As more research fields develop some computational aspects, teaching good software practices and development becomes essential across the scientific spectrum. With the exception of some disciplines with a strong computing tradition, students and staff in most other areas have to adopt generic materials, which are quite often limited in scope or make unrealistic assumptions about the background of their audience. Every discipline then has to teach some specific skills to starting researchers and students in their field. Doing this training takes time (a lot of time!) and there are often only a few experts in a particular group that have the specific knowledge to do it. Often they are the busiest people already, so how can we design a training program that is sustainable for an active science, but passes on the skills that only we can teach? And how can we make sure it is accessible to learners from our field, and effective?
Most fields have a set of core skills that are needed by all researchers. These are often addressed by generic training courses, such as Software Carpentry. That’s great, but often a little too basic for many fields. You may have come across this situation yourself: students (usually from computational fields) finding the material too rudimentary, feeling like they are not learning anything after quickly completing all the exercises, and being disappointed with the course. The aim of Software Carpentry training to be applicable to all disciplines perhaps makes this unavoidable. One way of engaging students that would otherwise not get anything out of the course is to develop training materials at a level of experience appropriate for their background – and this has implications both when designing the material and when delivering it. Using specific examples from their own field as part of the training can also be a great motivational tool, not just for getting the students themselves more involved, but for convincing PhD supervisors who are often uncomfortable with their students “wasting” time on generic courses rather getting on with their core work. We can often share these more advanced topics between closely related fields – so look around for material that has been developed by other people. Hopefully it’s something you can collaborate with them on to make it even better for everyone.

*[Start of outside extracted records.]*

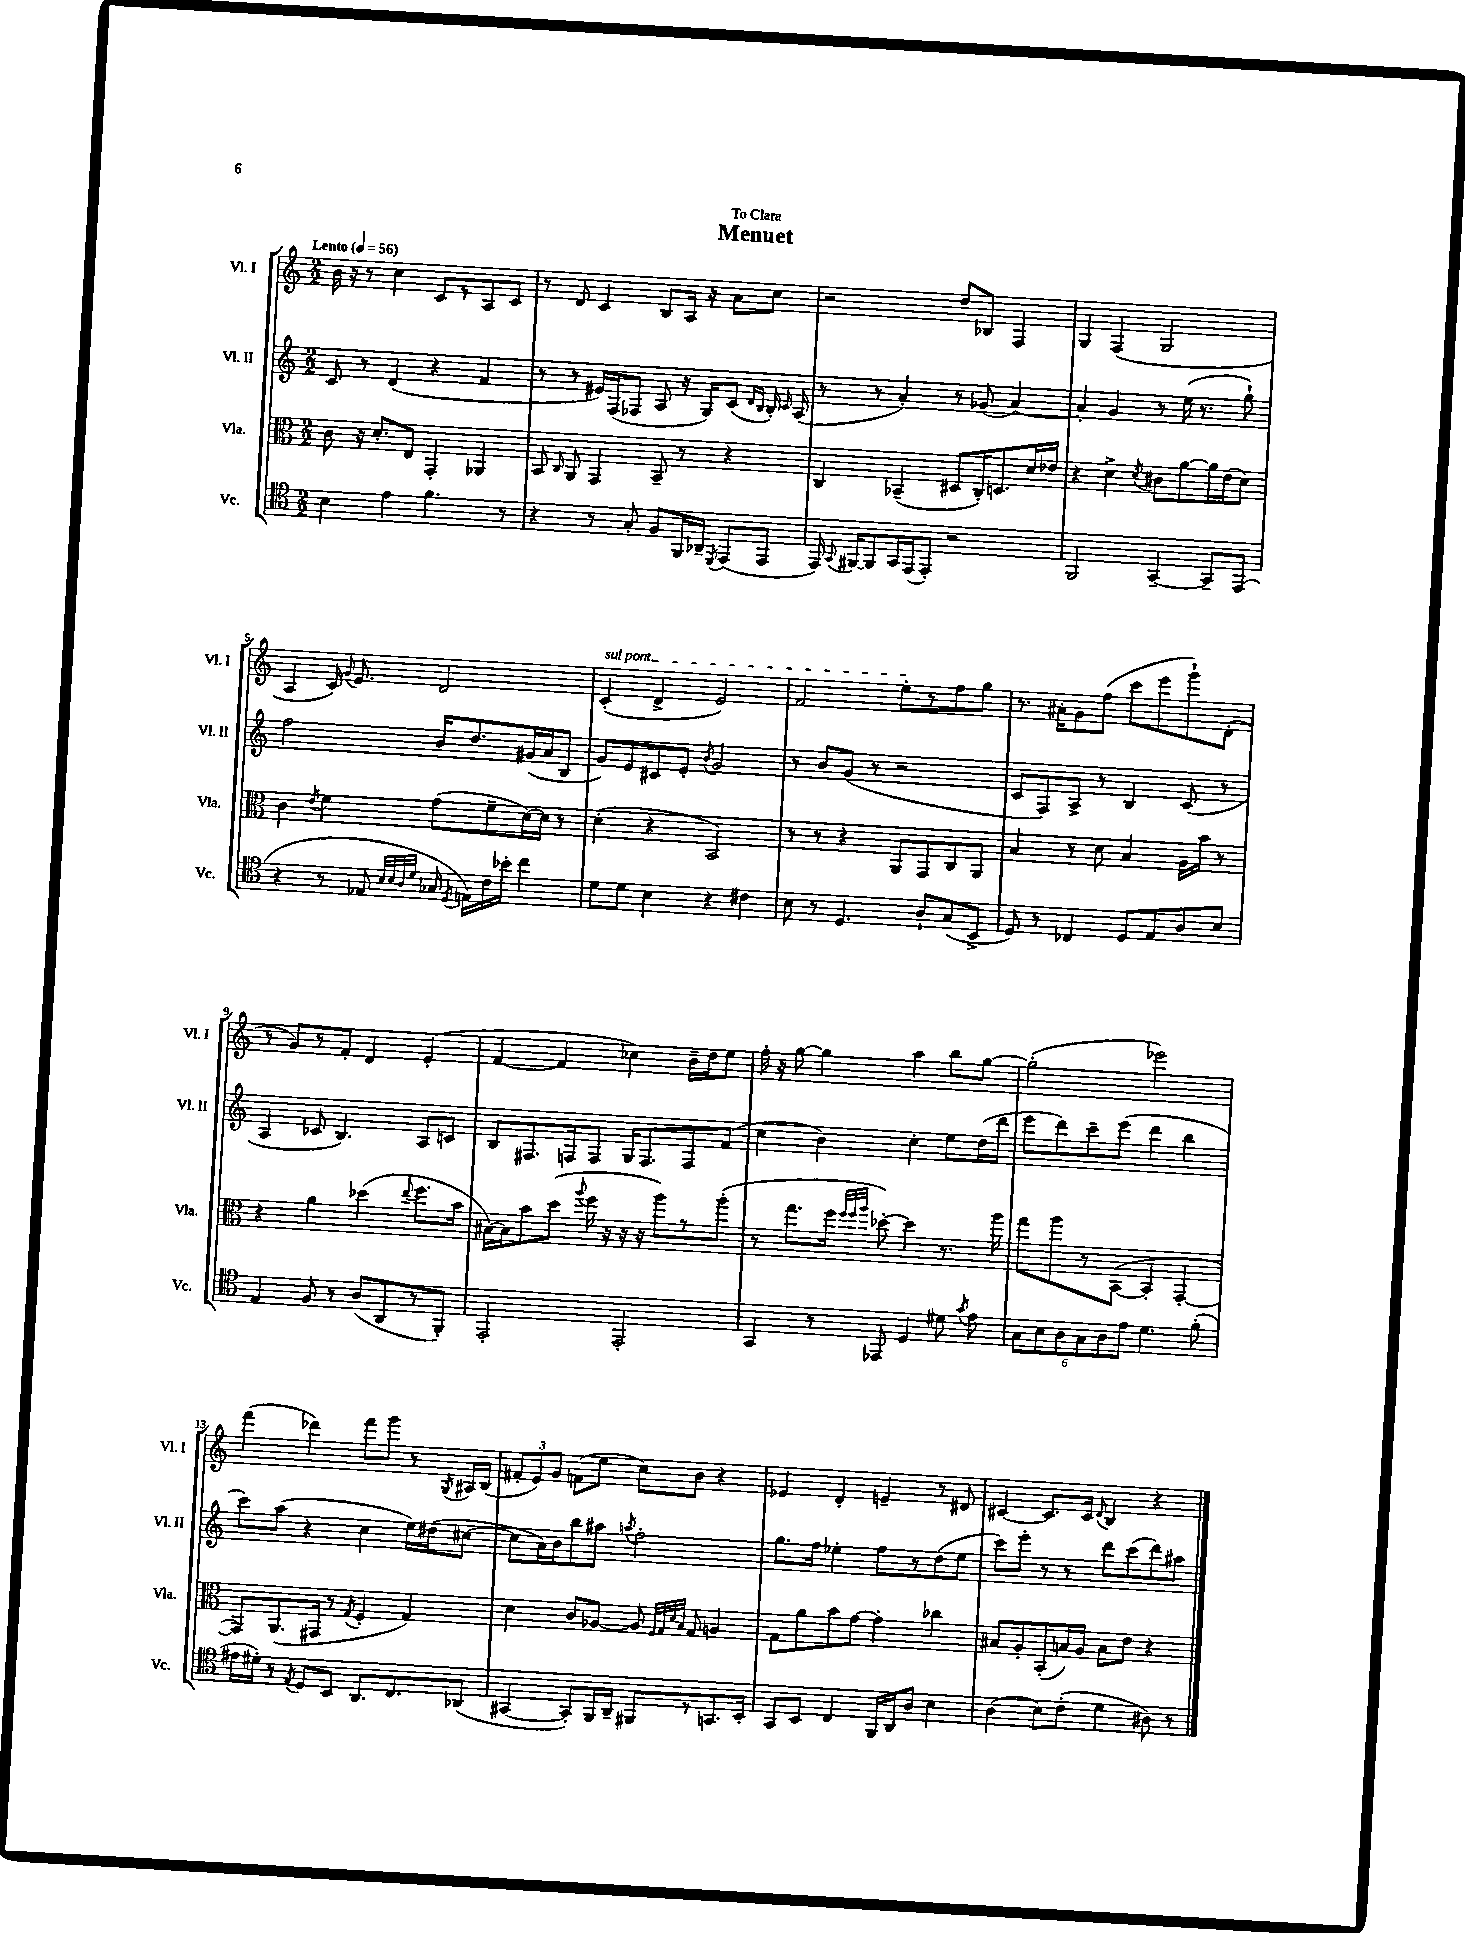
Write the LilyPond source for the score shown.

\header { title = "Menuet" dedication = "To Clara" }
<<
\new StaffGroup <<
\new Staff = "s0" \with { instrumentName = "Vl. I" shortInstrumentName = "Vl. I" } {
    \clef treble \key c \major \numericTimeSignature \time 2/2 \tempo "Lento" 4 = 56
    \autoBeamOff b'16 r16 r8 c''4 c'8[ r8 a8 c'8] |
    r8 d'8 c'4 b8[ a16] r16 a'8[ c''8] |
    r2 d''8[ bes8] f4 |
    g4 f4( g2 |
    a4 c'16) \appoggiatura { g'8 } e'8. d'2 |
    \once \override TextSpanner.bound-details.left.text = \markup { \italic "sul pont." } c'4-.\startTextSpan( d'4-> e'2) |
    f'2 e''8[-.\stopTextSpan r8 f''8 g''8] |
    r8. ais'16[-. g'8 f''8]( c'''8[ e'''8 g'''8-!) d'8]-.( |
    r8 g'8[) r8 f'8]-. d'4 e'4-.( |
    f'4~ f'4 ces''4) b'16[-- d''16 e''8] |
    f''16-. r16 g''8~ g''4 a''4 b''8[ g''8]~ |
    g''2-.( ees'''2) |
    f'''4( des'''4) f'''8[ g'''8] r8 \acciaccatura { g8 } ais16[ b16]( |
    \tuplet 3/2 { fis'8[-. e'8) g'8] } f'8[( e''8] c''8[) b'8] r4 |
    ees'4 d'4-. e'4-- r8 dis'8 |
    cis'4~ cis'8.[ cis'16] \appoggiatura { d'8 } b4 r4 \bar "|." |
}
\new Staff = "s1" \with { instrumentName = "Vl. II" shortInstrumentName = "Vl. II" } {
    \clef treble \key c \major \numericTimeSignature \time 2/2
    \autoBeamOff c'8 r8 d'4( r4 f'4 |
    r8 r8 eis'16[) f16( fes8] a8 r16 g16[) c'8]( \grace { d'16[ b16] } b16-.) \grace { c'16 } a16( |
    r8 r8 a'4-.) r8 ges'8( a'4~) |
    a'4-. g'4 r8 e''16( r8. g''8-!) |
    f''2 b'16[ d''8. gis'16( a'16 b8] |
    g'8[) e'8 cis'8 e'8]-. \acciaccatura { b'8 } g'2 |
    r8 b'8[ g'8]( r8 r2 |
    c'8[ f8) a8]-> r8 b4 c'8( r8 |
    a4 ces'8 b4.) a8[ c'8] |
    b8[ fis8. f16 f8] g16[ f8. f8 f'8]( |
    c''4 b'4) c''4-. e''8[ d''16( d'''16] |
    e'''8[ d'''8) c'''8-- e'''8]( d'''4 b''4 |
    c'''8[) a''8]( r4 c''4 e''16[) dis''16( cis''8]~ |
    cis''8[ a'16) b'16 b''8 ais''8] \acciaccatura { a''8 } f''2-. |
    g''8.[ f''16] ees''4-. f''8[ r8 d''8( ees''8] |
    c'''8[) e'''8]-. r8 r8 d'''8[ c'''8( d'''8) ais''8] \bar "|." |
}
\new Staff = "s2" \with { instrumentName = "Vla." shortInstrumentName = "Vla." } {
    \clef alto \key c \major \numericTimeSignature \time 2/2
    \autoBeamOff c'8 r16 d'8.[-. e8] g,4-. aes,4 |
    b,8 \grace { c16 } a,8 g,4 b,8-- r8 r4 |
    c4 bes,4--( dis8[ c16-.) d8. d'16 ees'16] |
    r4 d'4-> \acciaccatura { d'8 } cis'8[ a'8~ a'16 e'16( d'8]) |
    c'4 \acciaccatura { e'8 } f'4 g'8[( f'8-- d'16~) d'16] r8 |
    d'4-.( r4 b,2) |
    r8 r8 r4 a,8[ g,8 c8 a,8] |
    b4 r8 d'8 b4 a16[ b'16] r8 |
    r4 a'4 des''4( \appoggiatura { e''8 } f''8.[ b'16] |
    bis16[~) bis16 b'8 d''8]( \appoggiatura { a''8 } f''16 r16 r16 r16 a''8[) r8 a''8]-.( |
    r8 g''8.[ f''16] \grace { f''32[ f''32 a''32] } des''8~-.) des''4 r8. a''16 |
    g''8[ a''8 r8 b,8]~( b,4-. g,4~-. |
    g,8[) a,8.( gis,16] r8 \acciaccatura { g8 } f4-. g4) |
    d'4 c'8[ aes8]~ aes8 \grace { f32[ g32 d'32 b32] } g8 a4 |
    g8[ a'8 b'8 g'8]~ g'4-. ces''4 |
    bis8[ a8-. b,8-.( b16) a16] b8[ e'8] r4 \bar "|." |
}
\new Staff = "s3" \with { instrumentName = "Vc." shortInstrumentName = "Vc." } {
    \clef tenor \key c \major \numericTimeSignature \time 2/2
    \autoBeamOff b4 e'4 f'4. r8 |
    r4 r8 g8-. f8[ f,16 aes,16]-- \acciaccatura { d,8 } e,8[( e,8] |
    e,16) \appoggiatura { g,8 } fis,16[~ fis,8 g,16 e,16( e,8]-.) r2 |
    f,2 g,4~-- g,8[-- e,8]( |
    r4 r8 ees8 \grace { b32[ b32 a32 d'32] } ges16 \acciaccatura { d8 } e16[) c'16 bes'16]-. c''4 |
    d'8[ d'8] b4 r4 cis'4 |
    b8 r8 d4. a8[-! g8( b,8]-> |
    d8) r8 ces4 d8[ e8 a8 b8] |
    e4 f8 r8 a8[( a,8 r8 f,8]-.) |
    e,2-. e,2-. |
    g,4 r8 ees,8 d4 dis'8 \acciaccatura { g'8 } e'8 |
    \tuplet 6/4 { g8[ b8 a8 g8 a8 e'8] } d'4. f'8-.( |
    eis'16[ dis'16]-.) r8 \acciaccatura { e8 } d8[ b,8] a,8.[ c8. aes,8]( |
    gis,4~ gis,8[-.) f,16 a,16]-- fis,8[ r8 g,8. b,16]-. |
    g,8[ b,8] c4 f,16[ a,16 a8] b4 |
    a4( b8[) c'8]-.( d'4 ais8) r8 \bar "|." |
}
>>
>>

Something to be aware of when developing discipline-specific materials and courses is the risk of going overboard. Adopting too narrow an approach would severely limit the number of students that will be attracted to it or find it useful and often the material will more quickly become out of date. It also makes it harder to reuse the resources developed, hampering the sustainability of the entire effort. It is therefore important to keep the big picture in mind when designing and delivering the courses: having generic objectives is a way of ensuring that the lessons learned can be more broadly applicable, despite the examples and motivation being more focused. The Data Carpentry approach of having discipline-specific training materials could serve as inspiration in this task.
When designing training that’s quite specific to your field you can learn many useful things from the way that more generic training is run. Giving students their red (help!) and green (it’s ok!) stickers can still be used for domain-specific training. Of course, then you need a good set of helpers to go around and be able to help the students to fix their problems. How can you get a set of motivated people to do that? Well, one good way is to ask people who went through previous rounds of training to help out with the next iteration of the course. Usually they will have mastered the skills you taught them before, but still remember the things they found difficult in the past – that makes them perfect to become helpers and then even trainers themselves. And make sure you get feedback from students and helpers about the training.
That’s a lot of human effort we invest, but we need to stress that this is a very valuable investment to make and that it will pay off many-fold in the future. Collaborations and organisations should recognise and reward the efforts of students, helpers and trainers. We can work across different communities on some topics and always adopt best practices, which makes our domain specific training more sustainable. Training is a key part of our scientific success and our goal is to build a training community that can coordinate and sustain training material and events in the long term.